T5 is parallelogic hence inversely similar to A1B1C1, A6B6C6 and a1b1c1 with similitude center X(3407). The pairs of parallelogy centers are {X6,X4027}, {X194,X4027}, {X385,X4027} respectively.

T5 is also orthologic (resp. parallelogic) to the circumcevian triangle of any point on K003 (resp. K024).

Construction of T5

It follows that a5 can be seen as the intersection of the lines AX(32) and A'X(83) where A' is the midpoint of BC.

aBR6

T6 is homothetic to A1B1C1 at X(182), to A6B6C6 at X(10131), to a1b1c1 at X(4027).

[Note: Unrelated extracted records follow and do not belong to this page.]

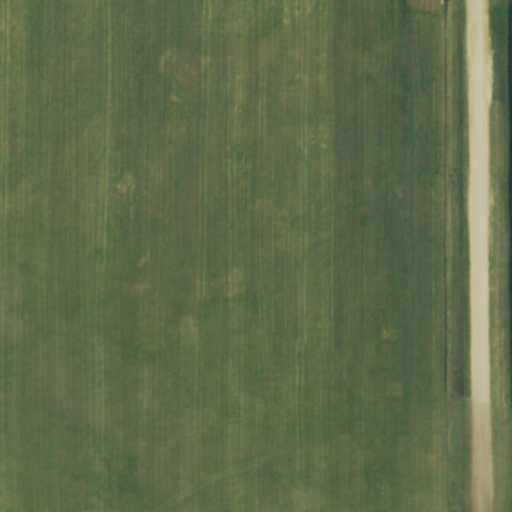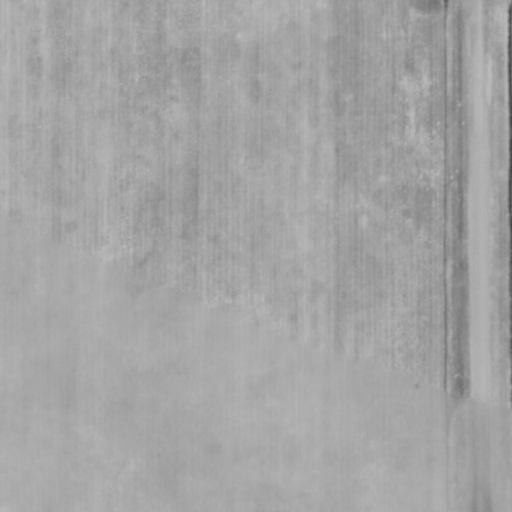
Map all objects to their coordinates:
road: (484, 256)
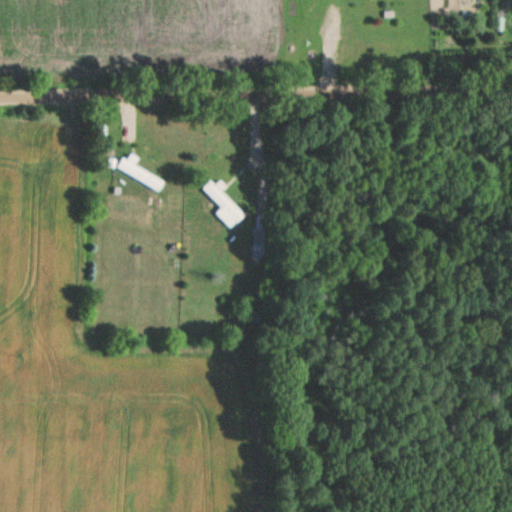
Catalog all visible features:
road: (256, 90)
building: (139, 174)
building: (221, 202)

T6 is orthologic to ABC (at X98 and X2456), A1B1C1 (at X182 and X12177), A5B5C5 (at X9862 and X2456), A6B6C6 (at X9863 and X12176), a1b1c1 (at X147 and X12177), a5b5c5 (at X12176 and X2456) and to the cevian triangle of any point on the cubic pK(X2, X325) which passes through X(2), X(98), X(147), X(325).

T6 is parallelogic to ABC (at X99 and X1691) hence inversely similar with similitude center X(10131), to A5B5C5 (at X1691 and X8782) and to a5b5c5 (at X1691 and X4027) with similitude center X(83).

T6 is also parallelogic to the cevian triangle of any point on pK(X2, X523) which passes through X(2), X(99), X(148), X(523).

Construction of T6

It follows that a6 can be seen as the intersection of the parallel at X(1691) and the perpendicular at X(2456) to the sideline BC.

Hence the circumcircle of T6 is the circle with diameter X(1691)X(2456) and center X(182).